Records contained in a dataset
*** Block opens ***

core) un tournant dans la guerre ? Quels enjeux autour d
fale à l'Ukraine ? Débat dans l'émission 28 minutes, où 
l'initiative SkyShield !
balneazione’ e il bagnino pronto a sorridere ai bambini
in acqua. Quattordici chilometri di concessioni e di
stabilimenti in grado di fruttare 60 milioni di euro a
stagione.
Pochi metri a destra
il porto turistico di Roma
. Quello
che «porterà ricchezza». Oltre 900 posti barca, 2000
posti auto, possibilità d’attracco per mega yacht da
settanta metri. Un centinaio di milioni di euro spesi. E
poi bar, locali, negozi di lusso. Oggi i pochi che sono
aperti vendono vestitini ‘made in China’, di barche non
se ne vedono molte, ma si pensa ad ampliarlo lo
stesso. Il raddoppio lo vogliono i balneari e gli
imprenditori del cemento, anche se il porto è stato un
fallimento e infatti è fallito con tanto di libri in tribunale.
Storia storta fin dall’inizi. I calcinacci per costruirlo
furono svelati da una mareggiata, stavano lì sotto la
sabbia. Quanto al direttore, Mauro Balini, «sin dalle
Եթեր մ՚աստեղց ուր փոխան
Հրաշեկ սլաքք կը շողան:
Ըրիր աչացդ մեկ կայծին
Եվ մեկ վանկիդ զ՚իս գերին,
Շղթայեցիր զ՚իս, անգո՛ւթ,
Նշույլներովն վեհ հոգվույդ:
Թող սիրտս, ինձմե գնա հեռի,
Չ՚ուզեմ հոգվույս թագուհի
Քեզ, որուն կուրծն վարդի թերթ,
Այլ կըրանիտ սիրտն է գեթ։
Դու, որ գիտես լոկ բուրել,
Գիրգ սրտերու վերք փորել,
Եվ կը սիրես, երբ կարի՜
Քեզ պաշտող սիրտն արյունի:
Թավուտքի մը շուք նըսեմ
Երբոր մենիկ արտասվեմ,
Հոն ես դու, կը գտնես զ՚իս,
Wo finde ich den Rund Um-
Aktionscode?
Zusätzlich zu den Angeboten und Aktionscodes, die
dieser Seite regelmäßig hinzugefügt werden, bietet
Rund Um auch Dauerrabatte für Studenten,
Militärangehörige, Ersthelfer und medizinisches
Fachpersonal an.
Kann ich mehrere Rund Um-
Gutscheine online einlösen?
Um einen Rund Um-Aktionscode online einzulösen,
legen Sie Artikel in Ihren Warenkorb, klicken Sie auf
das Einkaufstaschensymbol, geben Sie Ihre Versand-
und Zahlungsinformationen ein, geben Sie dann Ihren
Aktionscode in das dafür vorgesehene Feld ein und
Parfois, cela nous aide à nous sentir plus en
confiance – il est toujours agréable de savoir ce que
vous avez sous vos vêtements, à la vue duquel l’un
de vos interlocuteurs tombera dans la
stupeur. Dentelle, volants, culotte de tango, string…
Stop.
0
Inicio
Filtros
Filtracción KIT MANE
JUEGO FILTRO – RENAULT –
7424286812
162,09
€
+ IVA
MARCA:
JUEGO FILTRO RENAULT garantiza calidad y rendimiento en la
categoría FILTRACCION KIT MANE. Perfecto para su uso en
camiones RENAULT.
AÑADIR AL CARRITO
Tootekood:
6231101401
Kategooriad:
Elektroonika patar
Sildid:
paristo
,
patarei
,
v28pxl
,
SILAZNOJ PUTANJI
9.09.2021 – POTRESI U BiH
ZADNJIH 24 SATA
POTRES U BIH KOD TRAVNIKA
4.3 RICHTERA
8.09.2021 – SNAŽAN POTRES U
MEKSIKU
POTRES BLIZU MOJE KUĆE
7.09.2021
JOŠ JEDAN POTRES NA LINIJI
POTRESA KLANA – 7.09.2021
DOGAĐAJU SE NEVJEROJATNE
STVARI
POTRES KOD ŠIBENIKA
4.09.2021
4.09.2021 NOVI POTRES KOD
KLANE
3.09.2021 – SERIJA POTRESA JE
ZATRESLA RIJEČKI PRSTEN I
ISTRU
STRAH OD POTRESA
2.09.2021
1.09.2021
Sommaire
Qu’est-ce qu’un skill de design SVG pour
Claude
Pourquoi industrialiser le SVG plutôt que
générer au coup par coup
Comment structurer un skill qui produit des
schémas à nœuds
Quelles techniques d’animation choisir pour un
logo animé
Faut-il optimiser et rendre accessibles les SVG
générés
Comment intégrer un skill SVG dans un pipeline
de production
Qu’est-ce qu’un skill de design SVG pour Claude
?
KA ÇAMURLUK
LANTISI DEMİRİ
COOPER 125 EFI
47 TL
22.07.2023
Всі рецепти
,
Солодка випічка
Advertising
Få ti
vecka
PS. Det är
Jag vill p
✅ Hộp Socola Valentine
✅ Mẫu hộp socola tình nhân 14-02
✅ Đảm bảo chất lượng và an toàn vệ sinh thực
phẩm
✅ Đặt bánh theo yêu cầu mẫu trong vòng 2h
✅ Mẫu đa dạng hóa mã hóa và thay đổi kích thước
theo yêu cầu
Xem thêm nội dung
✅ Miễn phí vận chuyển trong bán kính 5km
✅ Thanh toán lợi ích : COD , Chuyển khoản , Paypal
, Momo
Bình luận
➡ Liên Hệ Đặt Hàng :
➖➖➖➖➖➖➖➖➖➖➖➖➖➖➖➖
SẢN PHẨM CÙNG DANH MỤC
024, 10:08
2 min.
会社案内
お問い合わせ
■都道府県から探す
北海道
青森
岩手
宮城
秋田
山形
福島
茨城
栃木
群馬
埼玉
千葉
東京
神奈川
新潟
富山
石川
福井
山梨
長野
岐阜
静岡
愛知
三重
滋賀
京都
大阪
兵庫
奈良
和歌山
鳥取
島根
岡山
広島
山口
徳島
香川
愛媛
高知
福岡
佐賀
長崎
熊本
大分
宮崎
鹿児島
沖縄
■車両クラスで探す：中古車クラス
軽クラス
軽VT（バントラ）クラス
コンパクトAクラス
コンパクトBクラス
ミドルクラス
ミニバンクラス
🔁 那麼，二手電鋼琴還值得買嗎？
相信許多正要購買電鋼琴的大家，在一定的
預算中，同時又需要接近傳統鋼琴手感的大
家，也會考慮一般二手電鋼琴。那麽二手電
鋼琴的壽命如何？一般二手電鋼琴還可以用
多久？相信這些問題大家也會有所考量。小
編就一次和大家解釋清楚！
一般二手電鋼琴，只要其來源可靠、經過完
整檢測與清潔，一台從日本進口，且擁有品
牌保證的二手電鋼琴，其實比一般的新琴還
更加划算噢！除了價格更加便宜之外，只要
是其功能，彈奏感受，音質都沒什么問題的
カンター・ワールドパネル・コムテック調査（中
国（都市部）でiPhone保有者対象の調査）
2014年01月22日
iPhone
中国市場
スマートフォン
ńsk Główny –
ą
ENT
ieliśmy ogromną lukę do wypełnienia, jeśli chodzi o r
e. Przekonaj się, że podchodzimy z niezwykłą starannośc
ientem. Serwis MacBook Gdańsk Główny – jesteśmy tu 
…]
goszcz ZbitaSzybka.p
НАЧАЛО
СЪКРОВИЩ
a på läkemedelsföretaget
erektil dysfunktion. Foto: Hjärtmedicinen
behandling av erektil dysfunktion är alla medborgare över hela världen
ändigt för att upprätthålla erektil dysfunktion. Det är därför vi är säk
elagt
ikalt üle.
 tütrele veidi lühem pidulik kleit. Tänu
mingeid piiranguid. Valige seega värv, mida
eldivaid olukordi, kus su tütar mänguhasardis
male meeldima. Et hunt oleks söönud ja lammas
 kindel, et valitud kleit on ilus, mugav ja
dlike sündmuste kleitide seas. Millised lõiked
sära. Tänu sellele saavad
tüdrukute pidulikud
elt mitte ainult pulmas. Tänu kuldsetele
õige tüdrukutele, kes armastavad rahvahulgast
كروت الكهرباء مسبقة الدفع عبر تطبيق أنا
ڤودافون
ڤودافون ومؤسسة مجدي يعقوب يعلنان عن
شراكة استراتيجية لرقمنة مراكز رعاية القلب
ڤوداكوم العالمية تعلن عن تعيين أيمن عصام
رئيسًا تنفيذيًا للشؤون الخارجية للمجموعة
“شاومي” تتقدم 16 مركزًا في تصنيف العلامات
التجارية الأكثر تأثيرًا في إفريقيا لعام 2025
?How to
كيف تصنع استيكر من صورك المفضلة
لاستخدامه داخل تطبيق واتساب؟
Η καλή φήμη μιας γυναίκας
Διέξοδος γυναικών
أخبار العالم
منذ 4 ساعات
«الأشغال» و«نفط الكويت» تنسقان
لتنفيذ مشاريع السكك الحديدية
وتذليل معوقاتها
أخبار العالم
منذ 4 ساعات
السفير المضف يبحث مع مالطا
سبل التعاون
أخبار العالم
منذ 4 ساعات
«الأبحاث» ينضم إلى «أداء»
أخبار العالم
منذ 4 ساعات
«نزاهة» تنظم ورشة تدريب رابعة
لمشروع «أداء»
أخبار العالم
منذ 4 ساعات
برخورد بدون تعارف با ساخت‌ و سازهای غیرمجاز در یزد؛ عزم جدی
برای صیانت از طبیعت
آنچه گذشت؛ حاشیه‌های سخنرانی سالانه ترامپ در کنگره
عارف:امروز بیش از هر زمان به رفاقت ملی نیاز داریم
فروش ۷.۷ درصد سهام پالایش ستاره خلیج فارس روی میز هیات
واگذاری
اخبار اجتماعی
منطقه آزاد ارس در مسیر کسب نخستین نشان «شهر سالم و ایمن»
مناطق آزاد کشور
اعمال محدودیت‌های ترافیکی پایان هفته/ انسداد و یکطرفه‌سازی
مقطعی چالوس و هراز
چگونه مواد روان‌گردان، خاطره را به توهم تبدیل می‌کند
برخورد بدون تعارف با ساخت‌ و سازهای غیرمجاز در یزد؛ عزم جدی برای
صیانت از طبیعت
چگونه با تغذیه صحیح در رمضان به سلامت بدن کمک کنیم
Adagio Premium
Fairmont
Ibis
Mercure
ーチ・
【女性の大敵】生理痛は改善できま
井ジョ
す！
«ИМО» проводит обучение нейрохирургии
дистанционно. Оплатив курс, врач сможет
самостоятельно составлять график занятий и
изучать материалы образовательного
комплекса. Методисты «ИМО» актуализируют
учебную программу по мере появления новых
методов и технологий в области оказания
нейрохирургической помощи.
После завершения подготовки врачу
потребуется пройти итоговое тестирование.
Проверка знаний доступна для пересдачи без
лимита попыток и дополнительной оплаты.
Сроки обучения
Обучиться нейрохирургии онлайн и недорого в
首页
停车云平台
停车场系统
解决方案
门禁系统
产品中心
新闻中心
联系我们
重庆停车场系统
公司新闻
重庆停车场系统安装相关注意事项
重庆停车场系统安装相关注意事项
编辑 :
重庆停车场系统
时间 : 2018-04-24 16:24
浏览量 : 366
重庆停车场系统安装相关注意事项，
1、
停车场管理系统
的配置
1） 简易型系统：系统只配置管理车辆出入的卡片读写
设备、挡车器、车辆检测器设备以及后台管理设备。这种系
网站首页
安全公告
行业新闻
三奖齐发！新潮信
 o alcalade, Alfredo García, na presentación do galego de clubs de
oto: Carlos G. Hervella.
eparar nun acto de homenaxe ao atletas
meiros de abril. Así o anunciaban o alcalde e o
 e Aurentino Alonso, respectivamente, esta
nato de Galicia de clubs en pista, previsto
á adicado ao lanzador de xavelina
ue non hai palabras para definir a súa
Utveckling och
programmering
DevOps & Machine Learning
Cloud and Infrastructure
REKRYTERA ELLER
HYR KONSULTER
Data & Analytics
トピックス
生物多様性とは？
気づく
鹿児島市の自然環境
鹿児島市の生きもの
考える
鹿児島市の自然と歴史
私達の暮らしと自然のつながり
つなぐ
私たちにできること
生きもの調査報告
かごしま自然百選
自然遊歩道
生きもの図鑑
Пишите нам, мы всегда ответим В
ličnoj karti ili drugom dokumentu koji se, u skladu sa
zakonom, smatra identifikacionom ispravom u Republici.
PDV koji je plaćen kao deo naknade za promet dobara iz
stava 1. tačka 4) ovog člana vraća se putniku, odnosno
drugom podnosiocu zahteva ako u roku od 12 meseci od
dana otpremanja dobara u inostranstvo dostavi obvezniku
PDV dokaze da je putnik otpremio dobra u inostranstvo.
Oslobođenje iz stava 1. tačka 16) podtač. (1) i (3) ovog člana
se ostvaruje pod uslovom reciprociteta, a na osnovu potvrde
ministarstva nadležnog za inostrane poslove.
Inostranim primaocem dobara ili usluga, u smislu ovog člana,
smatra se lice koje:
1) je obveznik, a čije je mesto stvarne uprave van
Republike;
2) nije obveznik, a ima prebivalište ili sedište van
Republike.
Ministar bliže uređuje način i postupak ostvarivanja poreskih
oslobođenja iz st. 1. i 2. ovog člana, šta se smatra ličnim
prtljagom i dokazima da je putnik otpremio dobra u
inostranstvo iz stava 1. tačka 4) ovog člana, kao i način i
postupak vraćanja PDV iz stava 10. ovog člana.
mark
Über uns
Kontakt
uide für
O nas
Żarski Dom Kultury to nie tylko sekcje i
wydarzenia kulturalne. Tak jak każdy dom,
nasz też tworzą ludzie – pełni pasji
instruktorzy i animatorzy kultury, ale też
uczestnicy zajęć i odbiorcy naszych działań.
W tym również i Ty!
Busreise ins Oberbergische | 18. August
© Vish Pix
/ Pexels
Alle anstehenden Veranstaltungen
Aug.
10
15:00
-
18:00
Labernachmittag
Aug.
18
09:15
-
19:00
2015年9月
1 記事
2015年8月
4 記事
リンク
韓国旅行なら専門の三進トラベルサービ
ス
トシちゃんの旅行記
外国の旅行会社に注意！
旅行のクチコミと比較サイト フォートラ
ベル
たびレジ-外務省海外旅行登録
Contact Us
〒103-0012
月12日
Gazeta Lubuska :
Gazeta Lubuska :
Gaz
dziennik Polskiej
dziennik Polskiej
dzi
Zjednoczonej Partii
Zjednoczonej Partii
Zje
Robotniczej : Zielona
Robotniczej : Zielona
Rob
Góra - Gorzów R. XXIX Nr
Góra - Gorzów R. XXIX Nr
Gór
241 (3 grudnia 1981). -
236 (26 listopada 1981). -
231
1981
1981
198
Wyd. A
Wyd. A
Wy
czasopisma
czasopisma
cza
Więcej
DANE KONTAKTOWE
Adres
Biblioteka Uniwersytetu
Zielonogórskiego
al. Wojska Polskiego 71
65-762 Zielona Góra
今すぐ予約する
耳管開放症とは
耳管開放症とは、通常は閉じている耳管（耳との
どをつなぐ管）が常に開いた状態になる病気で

*** Block closes ***

Filter the records, keeping only lines that contain "بدون", and show those lines.

> **Output for this exercise**:
برخورد بدون تعارف با ساخت‌ و سازهای غیرمجاز در یزد؛ عزم جدی
برخورد بدون تعارف با ساخت‌ و سازهای غیرمجاز در یزد؛ عزم جدی برای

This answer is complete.